» **YOUR GOAL**
Retype, exactly and only, each line from the one containing "input wire [(C_S00_AXI_DATA_WIDTH/8)-1" to the end of the records below.
====== RECORDS TO USE ======
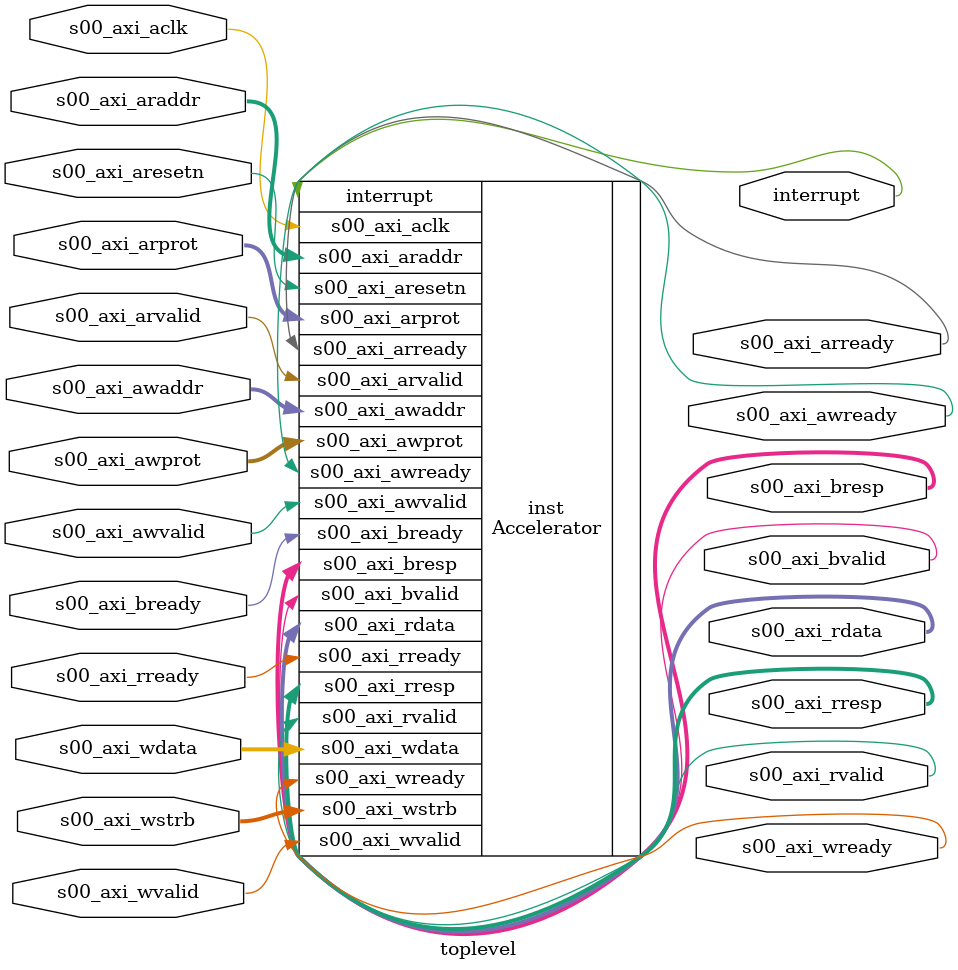
<source format=v>
`timescale 1ns / 1ps


module toplevel#
(
  parameter integer C_S00_AXI_DATA_WIDTH	= 32,
  parameter integer C_S00_AXI_ADDR_WIDTH	= 5
) (
  // Ports of Axi Slave Bus Interface S00_AXI
  input wire  s00_axi_aclk,
  input wire  s00_axi_aresetn,
  input wire [C_S00_AXI_ADDR_WIDTH-1 : 0] s00_axi_awaddr,
  input wire [2 : 0] s00_axi_awprot,
  input wire  s00_axi_awvalid,
  output wire  s00_axi_awready,
  input wire [C_S00_AXI_DATA_WIDTH-1 : 0] s00_axi_wdata,
  input wire [(C_S00_AXI_DATA_WIDTH/8)-1 : 0] s00_axi_wstrb,
  input wire  s00_axi_wvalid,
  output wire  s00_axi_wready,
  output wire [1 : 0] s00_axi_bresp,
  output wire  s00_axi_bvalid,
  input wire  s00_axi_bready,
  input wire [C_S00_AXI_ADDR_WIDTH-1 : 0] s00_axi_araddr,
  input wire [2 : 0] s00_axi_arprot,
  input wire  s00_axi_arvalid,
  output wire  s00_axi_arready,
  output wire [C_S00_AXI_DATA_WIDTH-1 : 0] s00_axi_rdata,
  output wire [1 : 0] s00_axi_rresp,
  output wire  s00_axi_rvalid,
  input wire  s00_axi_rready,
  output wire interrupt
);
    Accelerator #
    (
      .C_S00_AXI_DATA_WIDTH(C_S00_AXI_DATA_WIDTH),
      .C_S00_AXI_ADDR_WIDTH(C_S00_AXI_ADDR_WIDTH)
    ) inst (
      // Ports of Axi Slave Bus Interface S00_AXI
      .s00_axi_aclk(s00_axi_aclk),
      .s00_axi_aresetn(s00_axi_aresetn),
      .s00_axi_awaddr(s00_axi_awaddr),
      .s00_axi_awprot(s00_axi_awprot),
      .s00_axi_awvalid(s00_axi_awvalid),
      .s00_axi_awready(s00_axi_awready),
      .s00_axi_wdata(s00_axi_wdata),
      .s00_axi_wstrb(s00_axi_wstrb),
      .s00_axi_wvalid(s00_axi_wvalid),
      .s00_axi_wready(s00_axi_wready),
      .s00_axi_bresp(s00_axi_bresp),
      .s00_axi_bvalid(s00_axi_bvalid),
      .s00_axi_bready(s00_axi_bready),
      .s00_axi_araddr(s00_axi_araddr),
      .s00_axi_arprot(s00_axi_arprot),
      .s00_axi_arvalid(s00_axi_arvalid),
      .s00_axi_arready(s00_axi_arready),
      .s00_axi_rdata(s00_axi_rdata),
      .s00_axi_rresp(s00_axi_rresp),
      .s00_axi_rvalid(s00_axi_rvalid),
      .s00_axi_rready(s00_axi_rready),
      .interrupt(interrupt)
    );

endmodule

</source>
======
» **ANSWER TO THE PROBLEM**
  input wire [(C_S00_AXI_DATA_WIDTH/8)-1 : 0] s00_axi_wstrb,
  input wire  s00_axi_wvalid,
  output wire  s00_axi_wready,
  output wire [1 : 0] s00_axi_bresp,
  output wire  s00_axi_bvalid,
  input wire  s00_axi_bready,
  input wire [C_S00_AXI_ADDR_WIDTH-1 : 0] s00_axi_araddr,
  input wire [2 : 0] s00_axi_arprot,
  input wire  s00_axi_arvalid,
  output wire  s00_axi_arready,
  output wire [C_S00_AXI_DATA_WIDTH-1 : 0] s00_axi_rdata,
  output wire [1 : 0] s00_axi_rresp,
  output wire  s00_axi_rvalid,
  input wire  s00_axi_rready,
  output wire interrupt
);
    Accelerator #
    (
      .C_S00_AXI_DATA_WIDTH(C_S00_AXI_DATA_WIDTH),
      .C_S00_AXI_ADDR_WIDTH(C_S00_AXI_ADDR_WIDTH)
    ) inst (
      // Ports of Axi Slave Bus Interface S00_AXI
      .s00_axi_aclk(s00_axi_aclk),
      .s00_axi_aresetn(s00_axi_aresetn),
      .s00_axi_awaddr(s00_axi_awaddr),
      .s00_axi_awprot(s00_axi_awprot),
      .s00_axi_awvalid(s00_axi_awvalid),
      .s00_axi_awready(s00_axi_awready),
      .s00_axi_wdata(s00_axi_wdata),
      .s00_axi_wstrb(s00_axi_wstrb),
      .s00_axi_wvalid(s00_axi_wvalid),
      .s00_axi_wready(s00_axi_wready),
      .s00_axi_bresp(s00_axi_bresp),
      .s00_axi_bvalid(s00_axi_bvalid),
      .s00_axi_bready(s00_axi_bready),
      .s00_axi_araddr(s00_axi_araddr),
      .s00_axi_arprot(s00_axi_arprot),
      .s00_axi_arvalid(s00_axi_arvalid),
      .s00_axi_arready(s00_axi_arready),
      .s00_axi_rdata(s00_axi_rdata),
      .s00_axi_rresp(s00_axi_rresp),
      .s00_axi_rvalid(s00_axi_rvalid),
      .s00_axi_rready(s00_axi_rready),
      .interrupt(interrupt)
    );

endmodule

</source>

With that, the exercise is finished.